You can see it in the definition:
grad = tf.concat(axis=0, values=grads)
grad = tf.reduce_mean(grad, 0)
Using a larger batch size (given the same number of epochs) can have any kind of effect on your results.
Therefore, if you want to do exactly equivalent (1) calculations in 1-GPU or 2-GPU cases, you may want to halve the batch size in the latter case. (People sometimes avoid doing it, because smaller batch sizes may also make the computation on each GPU slower, in some cases)
Additionally, one needs to be careful with learning rate decay here. If you use it, you want to make sure the learning rate is the same in the nth epoch in both 1-GPU and 2-GPU cases -- I'm not entirely sure this code is doing the right thing here. I tend to print the learning rate in the logs, something like
print sess.run(lr)
should work here.
(1) Ignoring issues related to pseudo-random numbers, finite precision or data set sizes not divisible by the batch size.
There is a decent discussion of this here (not my content). Basically when you distribute SGD, you have to communicate gradients back and forth somehow between workers. This is inherently imperfect, and so your distributed SGD typically diverges from a sequential, single-worker SGD at least to some degree. It is also typically faster, so there is a trade off.

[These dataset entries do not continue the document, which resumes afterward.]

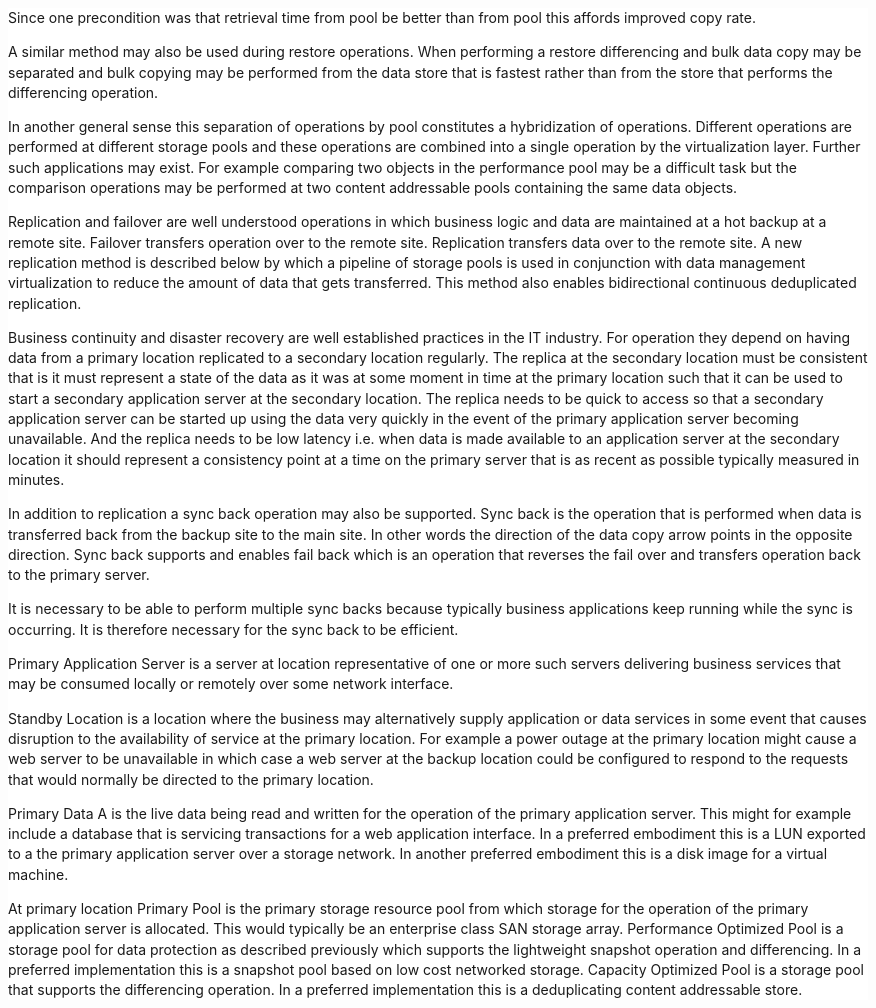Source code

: Since one precondition was that retrieval time from pool be better than from pool this affords improved copy rate.

A similar method may also be used during restore operations. When performing a restore differencing and bulk data copy may be separated and bulk copying may be performed from the data store that is fastest rather than from the store that performs the differencing operation.

In another general sense this separation of operations by pool constitutes a hybridization of operations. Different operations are performed at different storage pools and these operations are combined into a single operation by the virtualization layer. Further such applications may exist. For example comparing two objects in the performance pool may be a difficult task but the comparison operations may be performed at two content addressable pools containing the same data objects.

Replication and failover are well understood operations in which business logic and data are maintained at a hot backup at a remote site. Failover transfers operation over to the remote site. Replication transfers data over to the remote site. A new replication method is described below by which a pipeline of storage pools is used in conjunction with data management virtualization to reduce the amount of data that gets transferred. This method also enables bidirectional continuous deduplicated replication.

Business continuity and disaster recovery are well established practices in the IT industry. For operation they depend on having data from a primary location replicated to a secondary location regularly. The replica at the secondary location must be consistent that is it must represent a state of the data as it was at some moment in time at the primary location such that it can be used to start a secondary application server at the secondary location. The replica needs to be quick to access so that a secondary application server can be started up using the data very quickly in the event of the primary application server becoming unavailable. And the replica needs to be low latency i.e. when data is made available to an application server at the secondary location it should represent a consistency point at a time on the primary server that is as recent as possible typically measured in minutes.

In addition to replication a sync back operation may also be supported. Sync back is the operation that is performed when data is transferred back from the backup site to the main site. In other words the direction of the data copy arrow points in the opposite direction. Sync back supports and enables fail back which is an operation that reverses the fail over and transfers operation back to the primary server.

It is necessary to be able to perform multiple sync backs because typically business applications keep running while the sync is occurring. It is therefore necessary for the sync back to be efficient.

Primary Application Server is a server at location representative of one or more such servers delivering business services that may be consumed locally or remotely over some network interface.

Standby Location is a location where the business may alternatively supply application or data services in some event that causes disruption to the availability of service at the primary location. For example a power outage at the primary location might cause a web server to be unavailable in which case a web server at the backup location could be configured to respond to the requests that would normally be directed to the primary location.

Primary Data A is the live data being read and written for the operation of the primary application server. This might for example include a database that is servicing transactions for a web application interface. In a preferred embodiment this is a LUN exported to a the primary application server over a storage network. In another preferred embodiment this is a disk image for a virtual machine.

At primary location Primary Pool is the primary storage resource pool from which storage for the operation of the primary application server is allocated. This would typically be an enterprise class SAN storage array. Performance Optimized Pool is a storage pool for data protection as described previously which supports the lightweight snapshot operation and differencing. In a preferred implementation this is a snapshot pool based on low cost networked storage. Capacity Optimized Pool is a storage pool that supports the differencing operation. In a preferred implementation this is a deduplicating content addressable store.
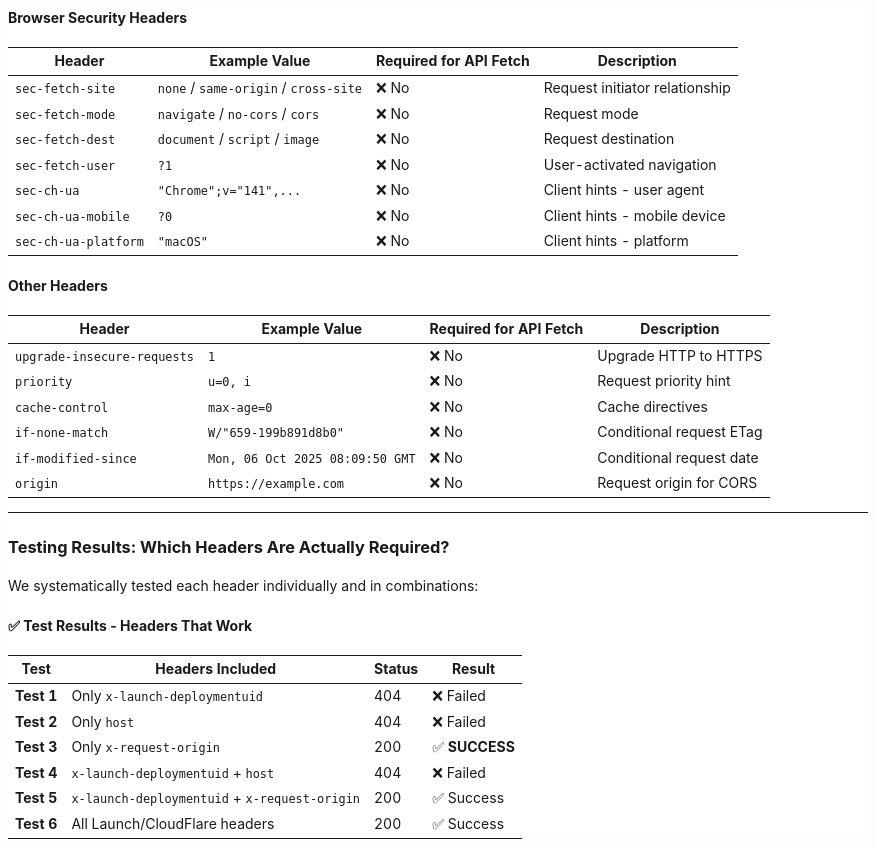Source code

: #### Browser Security Headers

| Header | Example Value | Required for API Fetch | Description |
|--------|---------------|------------------------|-------------|
| `sec-fetch-site` | `none` / `same-origin` / `cross-site` | ❌ No | Request initiator relationship |
| `sec-fetch-mode` | `navigate` / `no-cors` / `cors` | ❌ No | Request mode |
| `sec-fetch-dest` | `document` / `script` / `image` | ❌ No | Request destination |
| `sec-fetch-user` | `?1` | ❌ No | User-activated navigation |
| `sec-ch-ua` | `"Chrome";v="141",...` | ❌ No | Client hints - user agent |
| `sec-ch-ua-mobile` | `?0` | ❌ No | Client hints - mobile device |
| `sec-ch-ua-platform` | `"macOS"` | ❌ No | Client hints - platform |

#### Other Headers

| Header | Example Value | Required for API Fetch | Description |
|--------|---------------|------------------------|-------------|
| `upgrade-insecure-requests` | `1` | ❌ No | Upgrade HTTP to HTTPS |
| `priority` | `u=0, i` | ❌ No | Request priority hint |
| `cache-control` | `max-age=0` | ❌ No | Cache directives |
| `if-none-match` | `W/"659-199b891d8b0"` | ❌ No | Conditional request ETag |
| `if-modified-since` | `Mon, 06 Oct 2025 08:09:50 GMT` | ❌ No | Conditional request date |
| `origin` | `https://example.com` | ❌ No | Request origin for CORS |

---

### Testing Results: Which Headers Are Actually Required?

We systematically tested each header individually and in combinations:

#### ✅ Test Results - Headers That Work

| Test | Headers Included | Status | Result |
|------|------------------|--------|--------|
| **Test 1** | Only `x-launch-deploymentuid` | 404 | ❌ Failed |
| **Test 2** | Only `host` | 404 | ❌ Failed |
| **Test 3** | Only `x-request-origin` | 200 | ✅ **SUCCESS** |
| **Test 4** | `x-launch-deploymentuid` + `host` | 404 | ❌ Failed |
| **Test 5** | `x-launch-deploymentuid` + `x-request-origin` | 200 | ✅ Success |
| **Test 6** | All Launch/CloudFlare headers | 200 | ✅ Success |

[Zhang et. al., 2015] proposes one method for distributed SGD called elastic-averaged SGD. The paper goes through a stability analysis characterizing the behavior of the gradients under different communication constraints. It gets a little heavy, but it might shed some light on why you see this behavior.
Edit: regarding whether the loss should be lower for the higher accuracy, it is going to depend on a couple of things. First, I am assuming that you are using softmax cross-entropy for your loss (as stated in the deep_cnn tutorial you linked), and assuming accuracy is the total number of correct predictions divided by the total number of samples. In this case, a lower loss on the same dataset should correlate to a higher accuracy. The emphasis is important.
If you are reporting loss during training but then report accuracy on your validation (or testing) dataset, it is possible for these two to be only loosely correlated. This is because the model is fitting (minimizing loss) to a certain subset of your total samples throughout the training process, and then tests against new samples that it has never seen before to verify that it generalizes well. The loss against this testing/validation set could be (and probably is) higher than the loss against the training set, so if the two numbers are being reported from different sets, you may not be able to draw comparisons like "loss for 1 GPU case should be lower since its accuracy is lower".
Second, if you are distributing the training then you are calculating losses across multiple workers (I believe), but only one accuracy at the end, again against a testing or validation set. Maybe the loss being reported is the best loss seen by any one worker, but overall the average losses were higher.
Basically I do not think we have enough information to decisively say why the loss and accuracy do not seem to correlate the way you expect, but there are a number of ways this could be happening, so I wouldn't dismiss it out of hand.
I've also encountered this issue.
See Accurate, Large Minibatch SGD: Training ImageNet in 1 Hour from Facebook which addresses the same issue. The suggested solution is simply to scale up the learning rate by k (after some reasonable warm-up epochs) for k GPUs.
In practice I've found out that simply summing up the gradients from the GPUs (rather than averaging them) and using the original learning rate sometimes does the job as well.